A broad tree-lined road just to the south of the Farmers’ general tax wall, it was opened by a royal decree in 1833, and named after an early 18th century peer of the realm who had a rare reputation for honesty in his post as Prévôt des marchands de Paris (Paris’ Prefect for Commerce, the equivalent of today’s Mayor of Paris).
Its most remarkable building is a huge, historic secondary school, the Collège-lycée Jacques-Decour, where Lucie Aubrac was nominated to teach in 1946.
The school was originally founded in the 15th century as the Sainte-Barbe college of Paris University. Its current building was moved there by Haussmann and constructed between 1867 and 1876 on the site of the old Montmartre abattoir.
The name was changed in 1944 from Rollin (the name of an 18th century historian) to Jacques Decour, the resistance pseudonym of Daniel Decourdemanche (1910-1942), who had taught German at the Lycée since 1937.

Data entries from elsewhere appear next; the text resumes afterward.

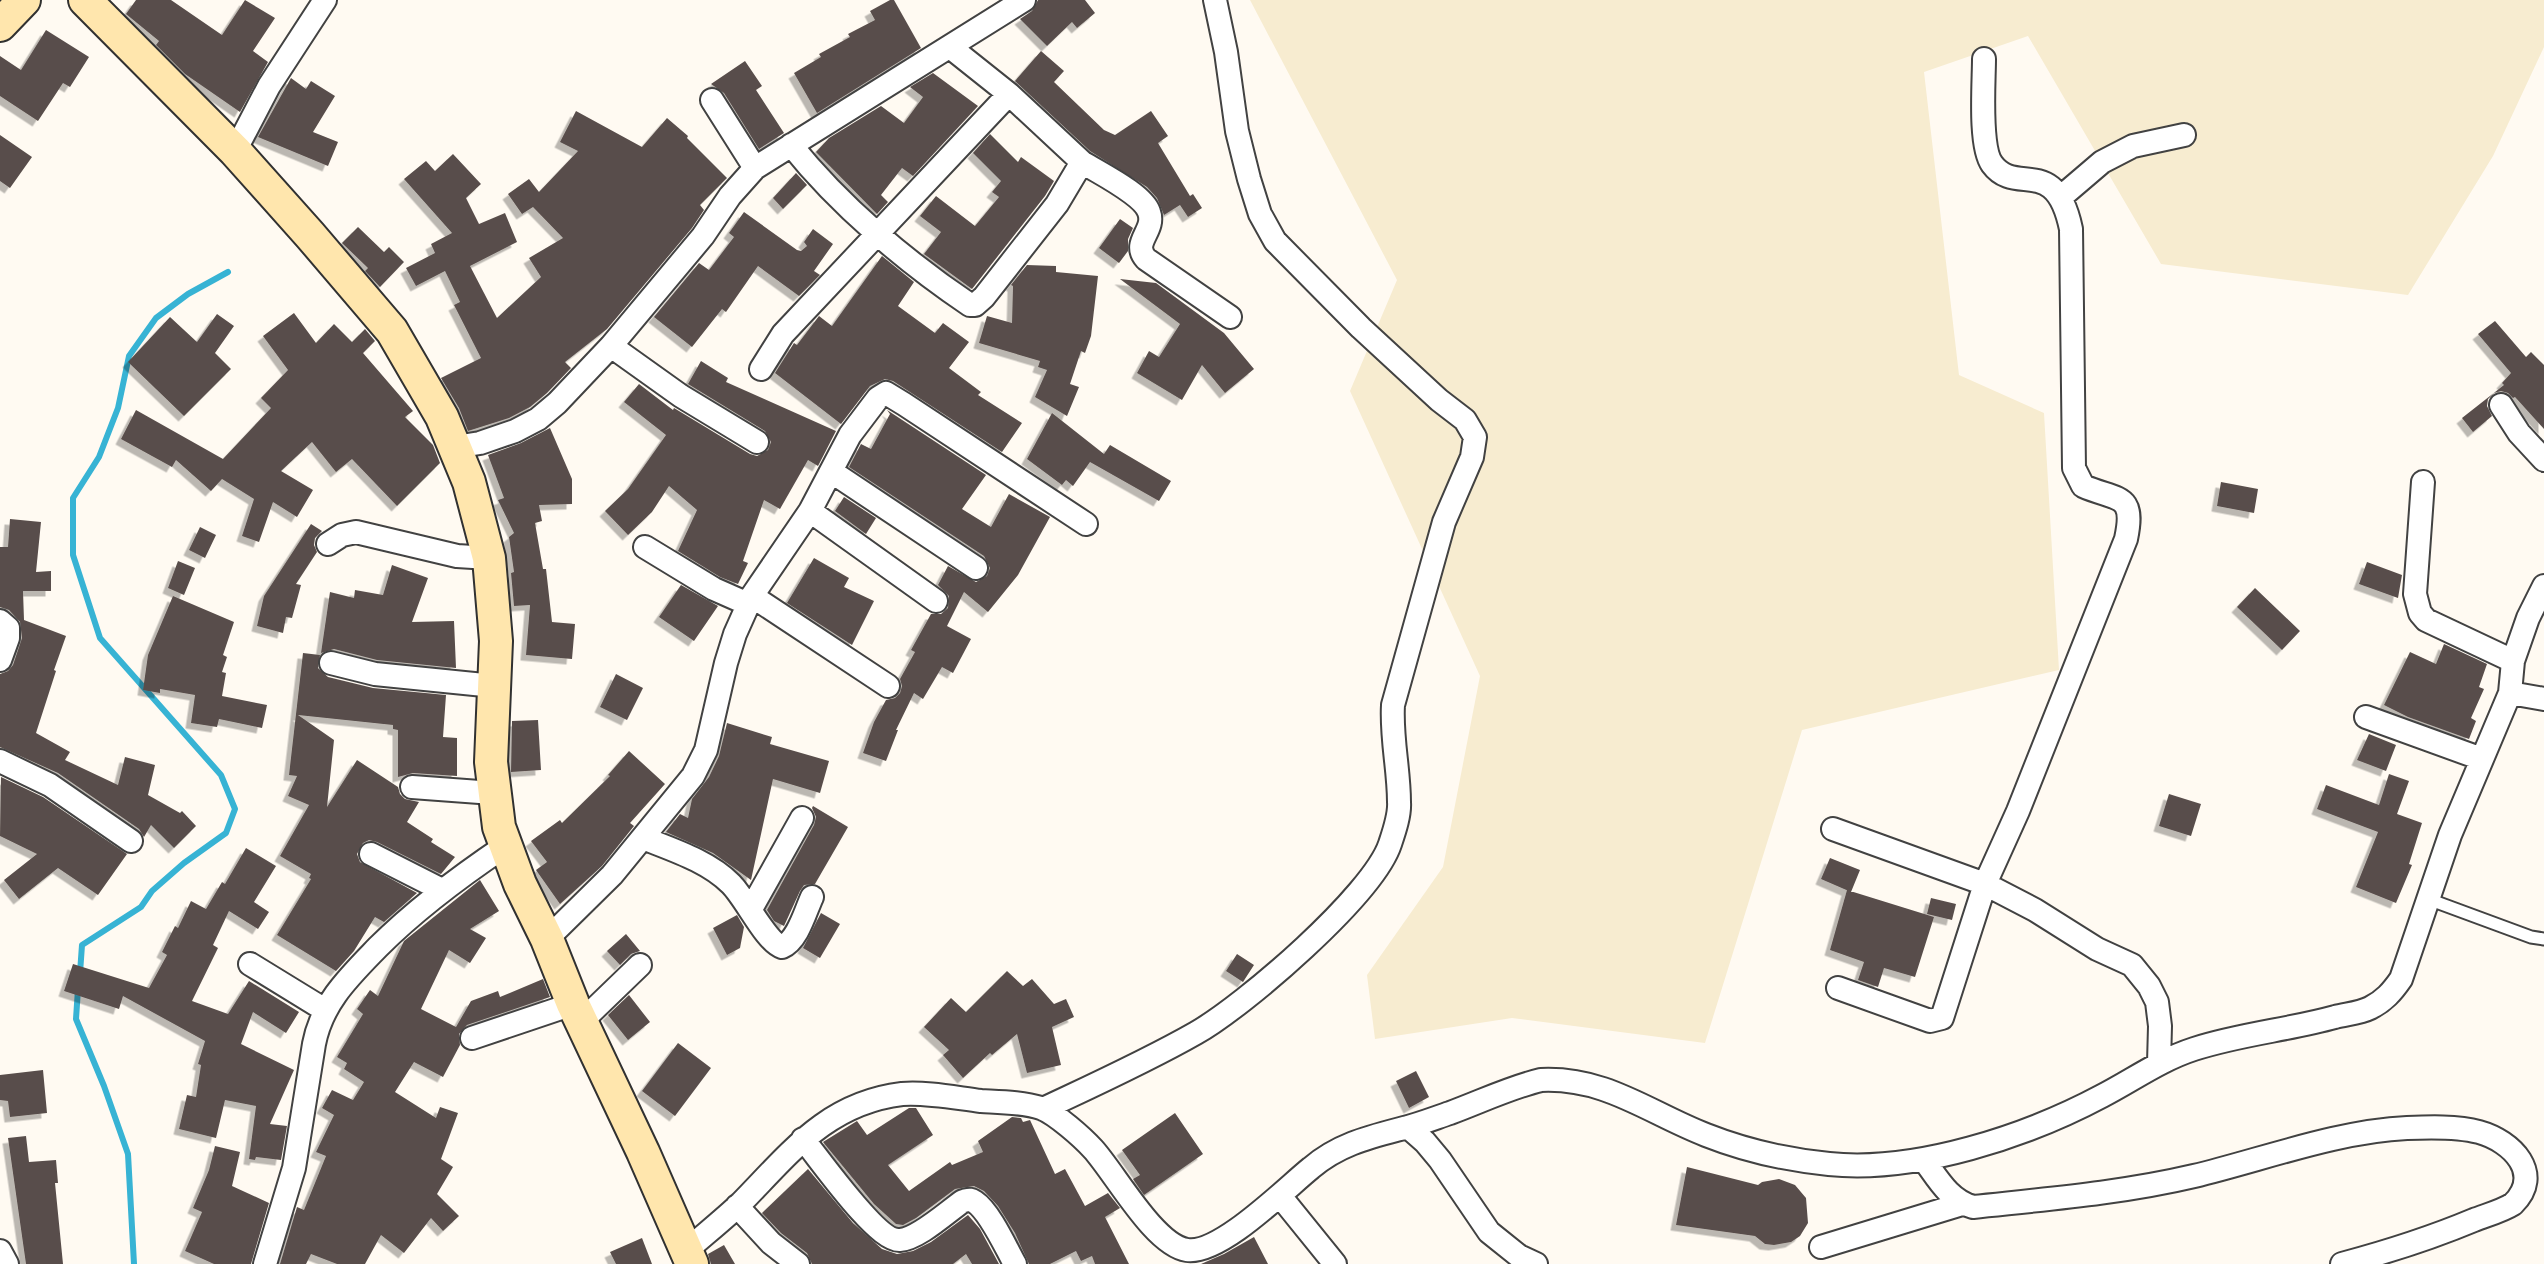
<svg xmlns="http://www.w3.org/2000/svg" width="2544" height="1264" viewBox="0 0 2544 1264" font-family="'IBM Plex Serif',serif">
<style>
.farmland{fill:#f7ecd0}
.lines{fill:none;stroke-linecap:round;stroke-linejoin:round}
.stream{stroke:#37b3d4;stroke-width:6}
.building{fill:#594e4b;filter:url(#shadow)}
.lane-casing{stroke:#424242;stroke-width:15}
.street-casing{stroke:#424242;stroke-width:26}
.secondary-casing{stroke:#313131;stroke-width:36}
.lane{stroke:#fff;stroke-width:11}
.street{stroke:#fff;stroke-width:22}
.secondary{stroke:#ffe6ad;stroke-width:32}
</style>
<defs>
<filter id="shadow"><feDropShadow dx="-5.5" dy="5.5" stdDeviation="0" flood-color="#0004"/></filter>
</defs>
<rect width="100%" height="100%" fill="#fffaf2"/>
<path class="farmland" d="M1250 0H2544V47L2493 156 2408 295 2161 264 2028 36 1924 72 1959 375 2044 413 2059 670 1802 730 1705 1043 1512 1018 1375 1039 1367 975 1443 867 1480 676 1350 391 1397 280Z"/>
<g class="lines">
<path class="stream" d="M80 973 82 945 141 907 152 891 184 863 226 833 235 809 221 775 100 638 73 555V498L99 457 118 408 129 356 156 318 188 294 228 272
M78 989 76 1019 104 1086 128 1154 134 1264"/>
</g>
<path class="building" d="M136 0H171L222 35 245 0 275 18 253 51 268 62 240 112 185 74 156 45 159 41 126 14Z
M890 0H894L921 48 817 113 794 73 821 57 819 54 850 37 848 34 875 20 870 11Z
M1038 0H1085L1095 13 1077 28 1072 22 1047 46 1020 19 1032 11Z
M46 30 89 57 70 87 63 83 38 121 0 96V56L21 70Z
M1041 51 1064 71 1054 82 1104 130 1115 135 1151 111 1168 136 1158 143 1190 196 1193 194 1202 208 1188 217 1180 205 1164 215 1157 198 1147 187 1090 151 1015 81Z
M745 61 762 86 756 90 784 133 759 149 724 93 711 84Z
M933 73 978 106 913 176 902 168 881 195 888 202 877 214 816 152 829 138 881 106 904 123 923 97 910 87Z
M291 78 306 89 311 81 335 96 313 132 338 142 328 166 258 137Z
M576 111 642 147 667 118 688 136 687 138 727 178 700 205 704 210 692 228 607 329 565 362 571 368 547 393 530 407 509 418 468 431 459 408 441 378 481 358 454 305 460 302 445 271 416 286 406 268 435 253 431 244 452 233 404 179 426 161 435 171 453 154 481 184 466 198 479 224 505 213 517 242 470 266 497 318 541 277 529 258 563 238 533 207 522 214 508 194 529 179 539 192 578 151 560 142Z
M990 134 1018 162 1021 157 1054 181 1045 196 972 289 924 254 941 232 920 216 936 196 975 226 999 197 992 192 1001 181 973 153Z
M0 135 32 157 10 188 0 181Z
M796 173 807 185 783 209 773 198Z
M744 212 797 250 801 251 807 246 804 242 813 229 833 244 814 271 820 275 799 296 758 266 726 312 722 309 692 347 654 317 699 263 709 270 734 237 729 233Z
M1120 219 1133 228 1128 239V251L1119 263 1099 248Z
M358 227 384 252 389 247 404 262 380 287 365 271 368 268 342 243Z
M882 256 914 282 898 306 935 333 943 323 969 342 949 368 981 392 978 395 1022 423 1002 452 893 381 885 379 870 386 841 424 775 373 794 343 797 345 819 316 832 326Z
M1027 265 1056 266V272L1098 276 1091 336 1085 353 1081 351 1070 384 1079 387 1067 416 1035 397 1047 370 1038 367 1040 361 979 343 987 316 1012 323 1013 286 1011 285Z
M1120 279 1156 283 1224 333 1254 369 1225 393 1202 365 1182 400 1137 373 1149 351 1159 357 1180 324Z
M294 313 316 343 334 324 352 342 365 329 375 341 363 353 413 411 405 417 433 445 440 463 397 506 352 459 336 472 312 442 281 471 313 490 297 517 273 502 259 542 242 536 254 499 222 479 211 491 176 460 172 467 121 439 136 410 223 459 271 408 261 398 288 370 263 336Z
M217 314 234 326 215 353 231 369 184 416 128 362 170 317 197 342Z
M2495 321 2526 357 2531 352 2544 365V429L2515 397 2513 398 2508 393 2501 391 2494 393 2488 399 2487 406 2492 416 2473 432 2462 418 2504 385 2502 383 2511 373 2478 334Z
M701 361 728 378 726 382 836 431 818 466 808 460 780 509 764 500 743 561 748 563 738 584 720 577 678 551 697 510 669 486 652 512 628 535 605 511 628 489 666 435 624 402 639 384 673 410 674 408 750 454 757 456 768 450 771 442 765 431 688 384Z
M887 410 986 475 962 509 991 527 1009 494 1050 517 1018 575 988 612 964 592 947 626 971 639 953 673 942 667 923 699 914 693 896 730H898L886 761 863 753 874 722 886 700 895 698 900 693 902 686 900 679 915 652 911 650 931 614H941L948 608 949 596 938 585 948 566 976 582 987 576 990 568 984 556 849 467 861 444 871 449 890 414Z
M1052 413 1104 454 1110 445 1171 481 1159 501 1090 462 1073 486 1066 480 1062 485 1027 459Z
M550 428 572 479V504L539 505 542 521 535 523 543 569H546L552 622 575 624 572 659 526 655 530 605 514 606 511 573 514 572 509 537 514 533 498 500 504 498 488 455 521 443Z
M2221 482 2258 489 2254 513 2217 506Z
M844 497 876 518 866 534 835 511Z
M10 519 41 522 36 572 51 571V591H23L24 620 66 636 54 670 56 671 36 733 70 752 65 760 118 785 125 757 155 765 148 795 180 813 182 811 196 826 174 848 151 825 144 837 139 829 58 773 0 747V674L8 671 13 665 22 638 20 622 9 610 0 607V547H8Z
M311 524 322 531 315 538 314 545 317 552 296 584 301 585 292 618 286 617 283 633 257 626 264 596Z
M200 527 216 535 205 558 189 550Z
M814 558 849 578 844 587 874 601 852 645 787 603Z
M178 561 195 568 184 595 168 588Z
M2367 562 2402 575 2398 598 2359 584Z
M392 565 428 578 412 622 454 621 456 668 377 660 334 649 321 653 330 592 354 598 355 590 383 595Z
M681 585 718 606 694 641 659 617Z
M2255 588 2300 631 2282 650 2237 607Z
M173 596 234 622 223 655 227 657 222 672 226 673 222 696 267 705 262 728 219 719 217 727 191 723 195 695 160 689V693L143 690 148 655Z
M2444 644 2487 664 2479 687 2484 689 2471 718 2476 721 2469 739 2408 717 2384 705 2410 652 2436 664Z
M303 653 320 655 318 668 328 677 373 688 446 695 443 737 457 738V776L413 773 398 777V730L393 729V725L298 715 334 740 327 807 357 760 398 787 400 794 405 799 419 802 407 822 433 839 431 842 455 857 441 874 377 842 369 840 363 843 357 854 360 862 417 893 384 922 375 917 354 951 336 971 277 935 311 879 309 878 311 874 280 856 309 805 288 796 297 776 289 775Z
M616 674 643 688 627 720 600 707Z
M538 720 541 770 511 772 512 721Z
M727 723 772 737 770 744 829 761 820 793 773 779 751 880 713 853 666 832 680 814 688 818 692 799 709 777 719 756Z
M2369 734 2396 745 2386 771 2357 760Z
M629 751 665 784 630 823 634 826 602 866 560 904 536 870 547 862 531 841 560 820 562 823 610 776 608 775Z
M2389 774 2409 781 2397 814 2422 823 2409 864 2412 865 2396 903 2356 887 2378 832 2317 809 2326 785 2379 805Z
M1 777 43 797 127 854 98 895 58 868 19 899 4 880 37 854 0 836Z
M2169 794 2201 804 2191 836 2159 826Z
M813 806 848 827 815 884 804 885 800 891 784 926 774 921 767 910 814 825 816 817 812 808Z
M246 848 276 866 254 902 269 912 258 929 229 911 213 945 218 948 192 1001 228 1014 249 981 299 1012 286 1033 253 1012 241 1044 294 1070 270 1124 287 1126 281 1160 256 1157 255 1160 249 1159 256 1106 225 1100 216 1138 179 1129 187 1095 196 1097 201 1065 198 1064 205 1041 123 996 119 1009 64 991 73 964 149 988 167 955 162 952 175 926 178 928 191 901 206 909 222 882 225 884Z
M1830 858 1860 870 1851 892 1821 879Z
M480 880 499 911 470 929 486 938 470 963 449 950 421 1009 456 1027 471 1001 498 991 500 997 543 979 550 997 467 1025 459 1034 460 1045 443 1077 414 1062 395 1092 436 1118 440 1107 458 1113 441 1159 453 1167 437 1194 459 1216 443 1231 431 1218 404 1253 381 1235 365 1264H337L311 1254 306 1264H280L297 1207 304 1210 326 1156 316 1152 334 1115 322 1108 332 1090 353 1100 364 1082 344 1069 347 1063 337 1057 363 1014 357 1009 370 990 378 996 404 941Z
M1847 890 1934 917 1915 977 1884 968 1878 987 1875 986 1858 980 1864 962 1830 950Z
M1931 898 1956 904 1952 920 1927 914Z
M821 913 840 924 820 958 803 948Z
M737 915 744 927 740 948 727 955 713 928Z
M626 934 640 951 631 954 620 965 607 951Z
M1237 954 1254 965 1243 982 1226 971Z
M1007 971 1023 986 1032 979 1054 1004 1066 999 1074 1017 1052 1027 1061 1065 1027 1073 1017 1034 992 1055 990 1053 963 1078 943 1055 949 1050 924 1027 951 998 966 1012Z
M629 995 650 1022 628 1040 608 1015Z
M678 1043 711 1068 675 1116 642 1091Z
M43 1070 47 1113 10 1117 8 1101 0 1100V1075Z
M1416 1071 1429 1097 1409 1108 1396 1081Z
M909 1108H916L933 1135 888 1165 909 1191 950 1162 952 1165 983 1152 978 1141 1012 1117 1021 1118 1023 1122 1030 1120 1055 1174 1065 1169 1085 1206 1108 1193 1120 1208 1105 1217 1129 1264H1095L1092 1256 1081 1261 1076 1251 1050 1264H1029L1015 1233 998 1206 984 1191 974 1186 955 1189 916 1218 903 1225 896 1224 874 1204 823 1142 857 1121 867 1135Z
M1175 1113 1203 1154 1144 1195 1133 1179 1140 1175 1122 1150Z
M26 1136 29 1162 56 1160 58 1183H55L63 1264H26L8 1138Z
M215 1146 240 1152 232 1186 269 1203 251 1264H214L185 1251 202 1212 193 1208 209 1170Z
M1687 1167 1758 1185 1762 1182 1779 1179 1795 1185 1806 1198 1808 1223 1800 1236 1791 1242 1774 1245 1765 1244 1755 1236 1676 1225Z
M808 1169 853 1223 882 1249 897 1254 913 1251 931 1242 968 1215 980 1229 999 1264H972L966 1254 953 1264H812L807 1253 781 1233 762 1213Z
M1254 1237 1268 1264H1201L1224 1254Z
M642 1238 652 1264H616L610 1252Z
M724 1245 735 1264H711L708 1254Z"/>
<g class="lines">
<defs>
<path id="lane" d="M2428 899 2531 937 2544 939"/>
<path id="street" d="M950 47 1009 94
M712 100 755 168
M791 145C839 205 906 262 970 305H975L984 297 1057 204 1082 162C1099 173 1143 194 1149 212 1156 231 1131 242 1146 259L1230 317
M235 151 269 86 325 0
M2061 197 2102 162 2133 146 2184 135
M611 346 681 396 757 442
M761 369 783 334 1009 94 1082 162
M2501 405 2519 433 2544 460
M455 447 480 443 515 431 538 419 557 403 611 346 703 236 730 196 755 168 1024 0
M832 472 976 568
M2423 482 2415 594 2420 613 2426 620 2513 661
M810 511 936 601
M328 544 342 535 356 532 457 556 489 558
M645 547 714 589 748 604
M752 596 888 686
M0 621 8 628V638L0 660
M331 663 375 674 494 686
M2510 693 2544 699
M2366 717 2482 759
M0 761 50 785 131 841
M412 787 493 793
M1833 829 1985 884 2035 910 2097 949 2132 965 2149 986 2157 1002 2160 1026 2159 1063
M643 838C673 850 708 861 731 884 746 899 766 942 782 947 798 940 805 912 812 897
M371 854 442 890
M751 909 802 818
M547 939 612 875 693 776 706 750 726 663 735 634 752 596 810 511 850 435 878 398 886 393 904 404 1086 524
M250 964 325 1010
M1838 988 1930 1021 1942 1018 1985 884 2018 811 2126 539C2136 492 2117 501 2083 486L2074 468 2071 229C2055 153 2016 197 1992 164 1979 146 1984 82 1984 59
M581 1022 640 965
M472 1038 573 1004
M1043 1109C1094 1085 1147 1061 1196 1033 1244 1006 1373 895 1390 844 1394 832 1400 815 1399 802 1399 769 1391 738 1393 705L1444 522 1472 457 1475 437 1465 420 1439 400 1361 328 1275 241 1260 214 1249 179 1237 131 1226 52 1215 0
M1408 1127 1425 1142 1440 1160 1489 1232 1519 1256 1536 1264
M803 1139C819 1158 877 1242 900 1240 918 1239 947 1212 963 1201 969 1200 969 1198 975 1202 990 1212 1006 1248 1015 1264
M1924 1160C1938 1179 1949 1200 1973 1207 2047 1199 2122 1193 2194 1176 2261 1160 2338 1131 2407 1128 2429 1127 2457 1126 2479 1132 2512 1141 2544 1174 2513 1204 2502 1211 2487 1215 2474 1220 2431 1238 2387 1252 2342 1264
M1280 1196 1335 1264
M737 1206 771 1243 798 1264
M1821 1247 1962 1204
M0 1251 7 1264
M686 1251C704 1235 723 1220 741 1203 790 1153 827 1103 902 1094 927 1092 956 1098 981 1101 1000 1102 1022 1102 1041 1108 1056 1114 1082 1137 1093 1149 1115 1173 1154 1245 1187 1250 1220 1255 1286 1188 1311 1168 1339 1144 1370 1137 1404 1128 1420 1124 1435 1118 1450 1113 1480 1102 1511 1087 1541 1080 1606 1077 1649 1113 1706 1135 1744 1150 1788 1160 1829 1164 1916 1173 2027 1136 2102 1096 2133 1080 2160 1060 2194 1049 2240 1034 2288 1030 2335 1017 2347 1014 2360 1013 2370 1008 2384 1001 2392 992 2401 979L2450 835 2510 693 2513 661 2528 618 2544 586
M265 1264 294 1168 314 1044C322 1002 350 976 378 947 417 908 459 877 505 846"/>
<path id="secondary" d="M85 0 235 151 310 235 392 331 442 417 469 482 489 558 496 641 491 762 499 827 520 884 547 939 573 1004 643 1152 692 1264
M0 25 24 0"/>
</defs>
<use href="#lane" class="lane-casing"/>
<use href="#street" class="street-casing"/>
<use href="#secondary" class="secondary-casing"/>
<use href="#lane" class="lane"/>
<use href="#street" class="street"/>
<use href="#secondary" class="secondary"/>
</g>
</svg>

Decourdemanche had joined the Young Communists and then Communist Party. His first book called Philisterburg after teaching in 1932-33 in Germany denounced the risks of nationalism and racism.
He was 32 when he was shot in May 1942 after the French police who arrested him passed him over to the Germans for his role in the Association of Revolutionary Artists and Writers that had been headed by Louis Aragon.
Every year his goodbye letter to his parents is read in the school where his parting words were:
I consider myself a little like a leaf that falls from a tree to help become soil. The quality of the soil depends on that of the leaves. I am talking about French young people.